## START Passage provided

This shift is also changing how power itself is measured. Military capability remains important. Economic output remains important. Yet the ability to secure continuity during periods of disruption may become one of the most valuable forms of power in the twenty-first century. Countries capable of protecting energy flows, maintaining technological leadership, securing supply chains and ensuring infrastructure resilience will possess significant strategic advantages.

That reality explains why seemingly unrelated events—from negotiations involving Iran to semiconductor policy in Taiwan to AI investment strategies in Washington and Beijing—are increasingly connected. They are all manifestations of the same broader transformation. The world is becoming more aware of the systems that make modern life possible and more conscious of the vulnerabilities embedded within those systems.

## END Passage provided

**Written request 1**. Reproduce the passage on power and resilience word for word, starting at "That reality explains" and ending at "within those systems.".
The passage on power and resilience has no connection to the rows.

## START Listed entries

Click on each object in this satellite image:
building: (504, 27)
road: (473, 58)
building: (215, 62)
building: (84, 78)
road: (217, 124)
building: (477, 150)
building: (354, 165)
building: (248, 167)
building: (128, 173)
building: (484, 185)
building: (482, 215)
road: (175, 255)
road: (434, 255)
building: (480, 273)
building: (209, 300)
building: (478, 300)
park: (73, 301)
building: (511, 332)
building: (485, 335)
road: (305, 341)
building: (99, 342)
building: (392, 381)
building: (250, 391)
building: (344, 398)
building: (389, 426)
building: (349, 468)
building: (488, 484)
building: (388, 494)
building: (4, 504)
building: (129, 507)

## END Listed entries
## START Listed entries

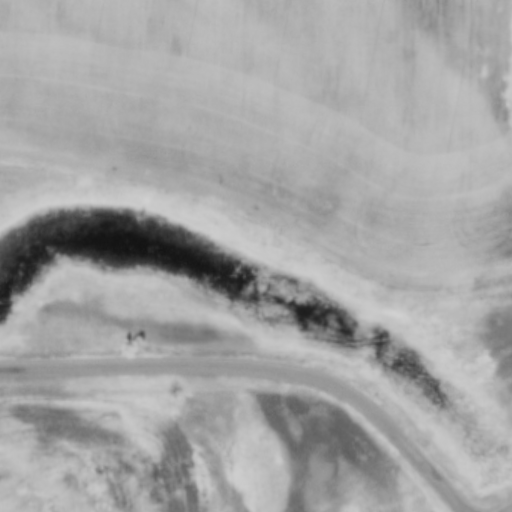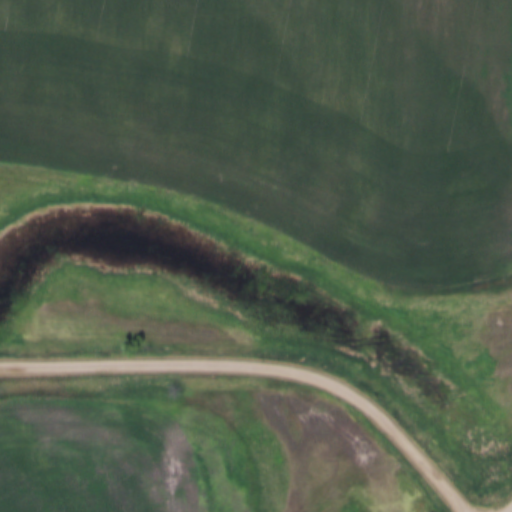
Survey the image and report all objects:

## END Listed entries
## START Listed entries

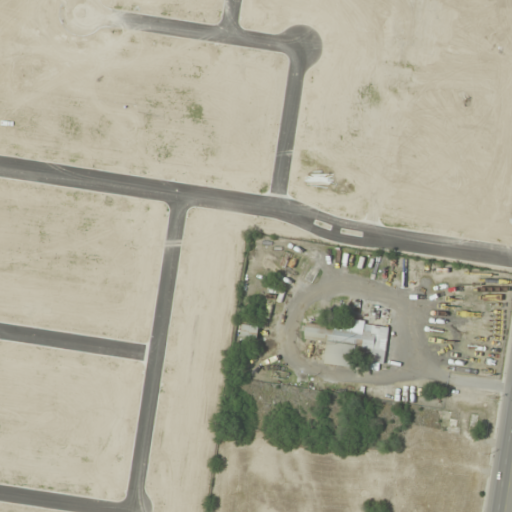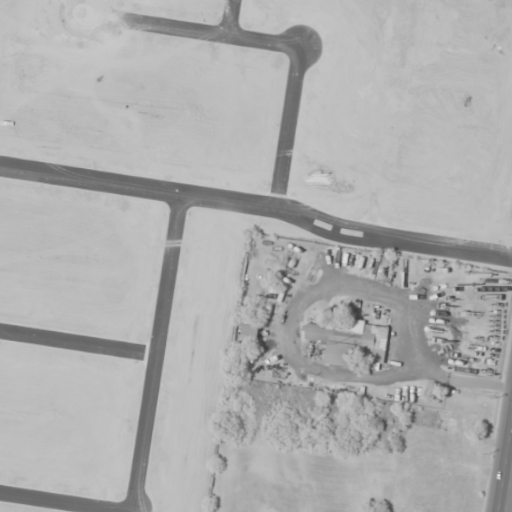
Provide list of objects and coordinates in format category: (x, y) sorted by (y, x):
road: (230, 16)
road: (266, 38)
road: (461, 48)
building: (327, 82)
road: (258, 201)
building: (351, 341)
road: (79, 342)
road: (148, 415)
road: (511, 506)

## END Listed entries

**Written request 2**. Quote the rows exactly, starting at the line that contains "Click on each" and ending at the line that contains "building: (129, 507)".

**Written answer 1**.
That reality explains why seemingly unrelated events—from negotiations involving Iran to semiconductor policy in Taiwan to AI investment strategies in Washington and Beijing—are increasingly connected. They are all manifestations of the same broader transformation. The world is becoming more aware of the systems that make modern life possible and more conscious of the vulnerabilities embedded within those systems.

**Written answer 2**.
Click on each object in this satellite image:
building: (504, 27)
road: (473, 58)
building: (215, 62)
building: (84, 78)
road: (217, 124)
building: (477, 150)
building: (354, 165)
building: (248, 167)
building: (128, 173)
building: (484, 185)
building: (482, 215)
road: (175, 255)
road: (434, 255)
building: (480, 273)
building: (209, 300)
building: (478, 300)
park: (73, 301)
building: (511, 332)
building: (485, 335)
road: (305, 341)
building: (99, 342)
building: (392, 381)
building: (250, 391)
building: (344, 398)
building: (389, 426)
building: (349, 468)
building: (488, 484)
building: (388, 494)
building: (4, 504)
building: (129, 507)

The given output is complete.